Я все молчу, замирая от звука ее голоса. При свете огня ее пунцовые губы кажутся бледными, а черные глаза — еще глубже и таинственнее.
— А твои скоро придут? — спрашивает она, но ей отвечает только треск поленьев в печке. И она замолкает. У меня пересыхает в горле, как от сильной жажды. Она сидит, сжавшись в комок, такая маленькая, вся кругом меховая, в огромной пушистой шапке с длинными ушами, парке, унтах.
Я набираюсь храбрости и смотрю в ее глаза долго-долго. Мне начинает казаться, что я читаю ее мысли. Нет ничего легче читать мысли человека, который хочет того же, чего и ты. Кроме того, я вижу, что ей так же страшно, как и мне. Да, ей очень страшно. Она даже встает и смотрит на окно. Но за окном уже ночь.
Я молчу. Я очень не хочу, чтобы она уходила, но должен молчать. Так надо…
Она долго надевает парку, потом еще дольше натягивает рукавички. Лицо ее сосредоточенно и серьезно.
— Скоро твои друзья придут, — говорит она и поворачивается ко мне. — Тогда тебе не будет так скучно.
В ее глазах стоят слезы.
И тогда я встаю от огня.
Я только встаю, но она тотчас бросается ко мне. Мы оба молчим. Она не целует. Она только прижимается ко мне всем телом, и с каждой секундой все крепче.
— Скоро твои вернутся, — в который раз повторяет она, и голос ее становится хриплым, как у человека, который болен горячкой…
А за окном воет пурга. На стеклах мороз уже закончил рисовать новый, еще невиданный узор и сейчас покрывает его для прочности плотной снежной занавеской.
В моей землянке тепло, пахнет мокрой шерстью и печной глиной.
Если положить оленью шкуру на землю мехом наружу, можно не опасаться ни простуды, ни сырости…
…Потом мы долго сидим, прижавшись друг к другу, и опять молчим. Потом Арачи вскакивает, бежит к двери и начинает энергично развязывать, привезенные с собой потакуи.

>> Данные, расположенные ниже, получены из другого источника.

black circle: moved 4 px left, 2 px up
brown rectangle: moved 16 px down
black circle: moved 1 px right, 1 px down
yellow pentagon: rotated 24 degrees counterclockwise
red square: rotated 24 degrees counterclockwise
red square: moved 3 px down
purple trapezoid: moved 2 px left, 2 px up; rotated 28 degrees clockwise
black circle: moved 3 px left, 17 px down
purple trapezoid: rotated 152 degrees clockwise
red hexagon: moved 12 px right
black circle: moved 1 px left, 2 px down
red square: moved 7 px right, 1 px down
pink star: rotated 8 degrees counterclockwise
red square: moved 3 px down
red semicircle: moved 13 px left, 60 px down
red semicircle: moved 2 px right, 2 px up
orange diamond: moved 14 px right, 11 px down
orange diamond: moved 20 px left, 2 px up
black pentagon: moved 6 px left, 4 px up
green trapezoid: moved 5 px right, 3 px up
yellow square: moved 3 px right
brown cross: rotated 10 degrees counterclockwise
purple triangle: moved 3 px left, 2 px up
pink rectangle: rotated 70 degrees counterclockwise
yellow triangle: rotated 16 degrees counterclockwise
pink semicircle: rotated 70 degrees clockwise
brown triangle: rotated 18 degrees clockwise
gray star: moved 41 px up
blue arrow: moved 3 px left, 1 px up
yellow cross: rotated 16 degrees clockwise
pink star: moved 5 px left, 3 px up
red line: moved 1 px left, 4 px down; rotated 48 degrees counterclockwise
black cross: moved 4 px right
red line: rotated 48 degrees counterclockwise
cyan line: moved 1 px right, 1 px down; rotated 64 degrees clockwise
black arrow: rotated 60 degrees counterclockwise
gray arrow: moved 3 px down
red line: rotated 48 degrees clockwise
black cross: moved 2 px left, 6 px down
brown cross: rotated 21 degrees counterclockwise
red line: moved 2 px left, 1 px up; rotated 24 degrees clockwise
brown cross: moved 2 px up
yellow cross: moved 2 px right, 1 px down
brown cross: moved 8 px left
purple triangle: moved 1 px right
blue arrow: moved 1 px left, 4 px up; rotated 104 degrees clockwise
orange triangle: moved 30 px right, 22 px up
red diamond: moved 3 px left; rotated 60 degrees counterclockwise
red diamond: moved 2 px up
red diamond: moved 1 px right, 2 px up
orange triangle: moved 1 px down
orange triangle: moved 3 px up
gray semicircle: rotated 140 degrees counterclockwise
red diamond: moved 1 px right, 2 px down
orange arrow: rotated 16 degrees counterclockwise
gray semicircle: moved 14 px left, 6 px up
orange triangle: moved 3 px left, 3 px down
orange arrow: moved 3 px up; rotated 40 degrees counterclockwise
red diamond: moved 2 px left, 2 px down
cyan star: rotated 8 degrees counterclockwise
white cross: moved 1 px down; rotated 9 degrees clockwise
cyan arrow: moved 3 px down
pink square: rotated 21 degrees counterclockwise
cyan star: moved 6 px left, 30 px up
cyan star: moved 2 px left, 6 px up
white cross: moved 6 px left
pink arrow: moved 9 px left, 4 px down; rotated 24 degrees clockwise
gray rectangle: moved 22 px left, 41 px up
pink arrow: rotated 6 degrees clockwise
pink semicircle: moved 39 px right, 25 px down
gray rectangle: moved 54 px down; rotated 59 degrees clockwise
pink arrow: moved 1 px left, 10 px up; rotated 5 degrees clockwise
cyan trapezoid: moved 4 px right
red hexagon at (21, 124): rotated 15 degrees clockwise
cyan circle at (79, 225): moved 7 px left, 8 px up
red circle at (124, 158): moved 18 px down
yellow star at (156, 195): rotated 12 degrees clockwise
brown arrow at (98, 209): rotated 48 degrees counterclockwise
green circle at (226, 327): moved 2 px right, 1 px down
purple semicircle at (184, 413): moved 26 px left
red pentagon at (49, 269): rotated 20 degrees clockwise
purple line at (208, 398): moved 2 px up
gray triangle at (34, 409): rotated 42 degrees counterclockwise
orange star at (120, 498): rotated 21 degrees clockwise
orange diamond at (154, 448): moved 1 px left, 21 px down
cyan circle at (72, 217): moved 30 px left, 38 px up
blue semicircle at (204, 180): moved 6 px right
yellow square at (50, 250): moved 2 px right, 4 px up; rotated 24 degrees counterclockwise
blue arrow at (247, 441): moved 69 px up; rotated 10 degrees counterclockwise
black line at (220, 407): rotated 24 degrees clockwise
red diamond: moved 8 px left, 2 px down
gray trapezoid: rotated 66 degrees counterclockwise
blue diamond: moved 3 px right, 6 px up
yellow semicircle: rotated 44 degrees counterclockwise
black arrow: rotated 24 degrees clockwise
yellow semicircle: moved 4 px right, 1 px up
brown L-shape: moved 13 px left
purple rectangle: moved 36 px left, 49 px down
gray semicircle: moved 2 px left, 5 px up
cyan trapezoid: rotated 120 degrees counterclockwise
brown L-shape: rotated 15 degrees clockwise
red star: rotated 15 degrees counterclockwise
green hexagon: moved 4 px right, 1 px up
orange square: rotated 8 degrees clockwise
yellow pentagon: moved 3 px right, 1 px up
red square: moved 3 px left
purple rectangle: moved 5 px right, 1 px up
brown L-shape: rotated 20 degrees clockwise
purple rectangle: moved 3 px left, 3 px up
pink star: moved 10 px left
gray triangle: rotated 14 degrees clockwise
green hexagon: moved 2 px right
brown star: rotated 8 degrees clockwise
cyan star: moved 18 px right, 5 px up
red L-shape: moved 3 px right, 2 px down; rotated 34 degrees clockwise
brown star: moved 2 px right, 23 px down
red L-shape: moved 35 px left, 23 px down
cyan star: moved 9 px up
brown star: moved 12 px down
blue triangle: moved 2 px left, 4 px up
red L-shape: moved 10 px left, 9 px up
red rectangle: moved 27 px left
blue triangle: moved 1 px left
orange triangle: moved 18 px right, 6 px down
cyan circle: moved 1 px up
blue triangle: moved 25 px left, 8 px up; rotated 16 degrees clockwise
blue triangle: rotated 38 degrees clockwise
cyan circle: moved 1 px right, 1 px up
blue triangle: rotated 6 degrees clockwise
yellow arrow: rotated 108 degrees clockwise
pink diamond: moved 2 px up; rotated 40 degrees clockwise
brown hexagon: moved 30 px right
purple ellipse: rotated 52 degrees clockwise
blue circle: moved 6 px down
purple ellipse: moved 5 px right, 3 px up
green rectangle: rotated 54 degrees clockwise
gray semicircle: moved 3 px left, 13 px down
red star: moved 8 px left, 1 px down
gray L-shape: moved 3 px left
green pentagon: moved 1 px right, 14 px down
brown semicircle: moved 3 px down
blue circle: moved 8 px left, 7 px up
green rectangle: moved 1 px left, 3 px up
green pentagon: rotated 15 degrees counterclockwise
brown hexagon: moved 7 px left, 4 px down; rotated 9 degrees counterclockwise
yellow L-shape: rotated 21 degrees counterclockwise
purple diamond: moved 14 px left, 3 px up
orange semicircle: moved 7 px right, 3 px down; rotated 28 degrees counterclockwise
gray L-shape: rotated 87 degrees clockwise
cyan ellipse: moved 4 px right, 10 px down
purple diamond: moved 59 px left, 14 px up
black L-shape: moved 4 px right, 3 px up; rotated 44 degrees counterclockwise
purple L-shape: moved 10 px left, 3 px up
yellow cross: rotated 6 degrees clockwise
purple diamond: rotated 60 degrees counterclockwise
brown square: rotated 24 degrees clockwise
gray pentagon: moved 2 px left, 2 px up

В слабом свете затухающего огня ее обнаженное тело кажется отлитым из бронзы. Боже мой, как же она невероятно, сказочно хороша! Розовые, оранжевые, красные блики бесшумно скользят по ее коже, переливаются на маленькой, по-девичьи упругой груди, на сильных мышцах живота, округлостях ног.
Арачи замечает, что ею любуются, но вместо того, чтобы смутиться, неожиданно выпрямляется и подходит ко мне:
— Иргичи, тебе, правда, нравится Арачи?
И опять мы словно погружаемся в глубокое и прекрасное сказочное море, и теплые волны ласкают и нежат наши обнаженные тела…
Мы не скоро приходим в себя. Я бросаюсь разжигать давно потухшую печь, а Арачи снова принимается за свои потакуи. Она тащит их волоком через всю землянку ко мне и высыпает на оленью шкуру все свое богатство. Тут и куски мороженой оленины, и сырая печенка — лучшее лакомство эвенков, и вяленая рыба, и поколотые по краям круги замороженного молока, и морошка в деревянном туеске, и даже бутыль дешевого вина с ягодами клюквы на этикетке.
У Арачи узкий разрез глаз и широкие, как у Ивана Унаи, скулы. Вообще, они даже немного похожи. В Энмачи почти все жители находятся в дальнем или ближнем родстве.
— Говорят, что у моего прадеда было три жены и много-много детей…
Когда Арачи смеется, ее глаза становятся еле видными сквозь узкие разрезы.
— И еще он был маленького роста. Вот такой. Поэтому все Панкагиры такие маленькие.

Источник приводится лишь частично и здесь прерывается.